Dalam diskusi, kedua belah pihak sepakat bahwa keberhasilan program beasiswa tidak hanya diukur dari jumlah mahasiswa yang diterima, tetapi juga dari keberhasilan mereka menyelesaikan studi dan kembali berkontribusi membangun daerah asal.
Wakil Rektor Unri Sofyan Husein Siregar mengatakan kerja sama tersebut merupakan komitmen bersama untuk memperluas akses pendidikan tinggi bagi putra-putri Nias Selatan.
"Kerja sama ini merupakan bentuk sinergi antara perguruan tinggi dan pemerintah daerah dalam mencetak sumber daya manusia yang unggul, berdaya saing, dan mampu berkontribusi bagi pembangunan daerah," ujarnya.
Ia menjelaskan, Unri berkomitmen memberikan layanan pendidikan yang berkualitas sekaligus mendukung pelaksanaan program beasiswa melalui pelaporan perkembangan akademik mahasiswa secara berkala kepada pemerintah daerah.

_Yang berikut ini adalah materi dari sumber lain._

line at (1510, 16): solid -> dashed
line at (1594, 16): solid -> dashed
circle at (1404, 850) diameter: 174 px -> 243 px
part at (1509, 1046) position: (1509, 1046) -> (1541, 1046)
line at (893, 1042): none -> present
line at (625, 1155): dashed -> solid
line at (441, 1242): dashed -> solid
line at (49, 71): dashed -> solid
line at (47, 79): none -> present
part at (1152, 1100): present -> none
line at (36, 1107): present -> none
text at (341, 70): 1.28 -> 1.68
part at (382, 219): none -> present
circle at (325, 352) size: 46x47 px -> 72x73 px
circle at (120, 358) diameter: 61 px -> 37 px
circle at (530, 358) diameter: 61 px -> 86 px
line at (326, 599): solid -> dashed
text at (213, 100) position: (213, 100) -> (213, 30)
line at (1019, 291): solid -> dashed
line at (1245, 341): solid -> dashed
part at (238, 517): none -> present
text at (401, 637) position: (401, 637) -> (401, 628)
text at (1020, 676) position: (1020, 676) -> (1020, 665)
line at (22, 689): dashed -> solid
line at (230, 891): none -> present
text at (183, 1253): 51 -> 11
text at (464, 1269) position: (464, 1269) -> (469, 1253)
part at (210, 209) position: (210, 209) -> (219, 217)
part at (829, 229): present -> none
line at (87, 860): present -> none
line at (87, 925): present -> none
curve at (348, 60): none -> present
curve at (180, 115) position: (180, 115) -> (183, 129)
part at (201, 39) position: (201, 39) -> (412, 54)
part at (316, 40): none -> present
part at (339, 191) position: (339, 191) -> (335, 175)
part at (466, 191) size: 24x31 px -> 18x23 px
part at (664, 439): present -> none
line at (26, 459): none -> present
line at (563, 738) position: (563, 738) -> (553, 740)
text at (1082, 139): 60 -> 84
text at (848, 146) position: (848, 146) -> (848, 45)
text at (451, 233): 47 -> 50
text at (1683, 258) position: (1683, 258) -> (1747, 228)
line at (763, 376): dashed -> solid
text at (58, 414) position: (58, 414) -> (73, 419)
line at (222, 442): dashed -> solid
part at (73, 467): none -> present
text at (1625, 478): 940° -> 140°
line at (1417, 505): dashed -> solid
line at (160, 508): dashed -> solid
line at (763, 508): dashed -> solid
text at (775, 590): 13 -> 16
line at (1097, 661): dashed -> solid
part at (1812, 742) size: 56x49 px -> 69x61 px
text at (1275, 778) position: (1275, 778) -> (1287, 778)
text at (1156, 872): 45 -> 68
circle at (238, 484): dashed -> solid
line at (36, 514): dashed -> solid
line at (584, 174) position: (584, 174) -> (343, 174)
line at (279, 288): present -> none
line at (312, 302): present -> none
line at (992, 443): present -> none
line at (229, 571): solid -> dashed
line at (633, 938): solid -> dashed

"Melalui kolaborasi ini, kami ingin memastikan mahasiswa penerima beasiswa mendapatkan pendampingan selama menjalani pendidikan sehingga dapat menyelesaikan studi tepat waktu dan kembali mengabdi di daerahnya," kata Sofyan.
Dalam kerja sama tersebut, Unri akan menyelenggarakan pendidikan program sarjana bagi mahasiswa yang ditetapkan sebagai penerima Beasiswa Daerah oleh Pemerintah Kabupaten Nias Selatan. Sementara itu, pemerintah daerah akan menanggung biaya pendidikan dan biaya hidup mahasiswa sesuai ketentuan yang disepakati.***
Ruang lingkup kerja sama juga mencakup proses seleksi calon mahasiswa, mekanisme pembiayaan, serta evaluasi perkembangan akademik selama masa studi. Perjanjian kerja sama berlaku selama delapan semester atau sesuai masa pendidikan program sarjana.
Kegiatan ini turut dihadiri Wakil Rektor Bidang Kemahasiswaan dan Alumni Unri Prof Dr Hermandra SPd MA, jajaran pimpinan Unri, rombongan Pemerintah Kabupaten Nias Selatan, serta mahasiswa asal Nias Selatan penerima beasiswa.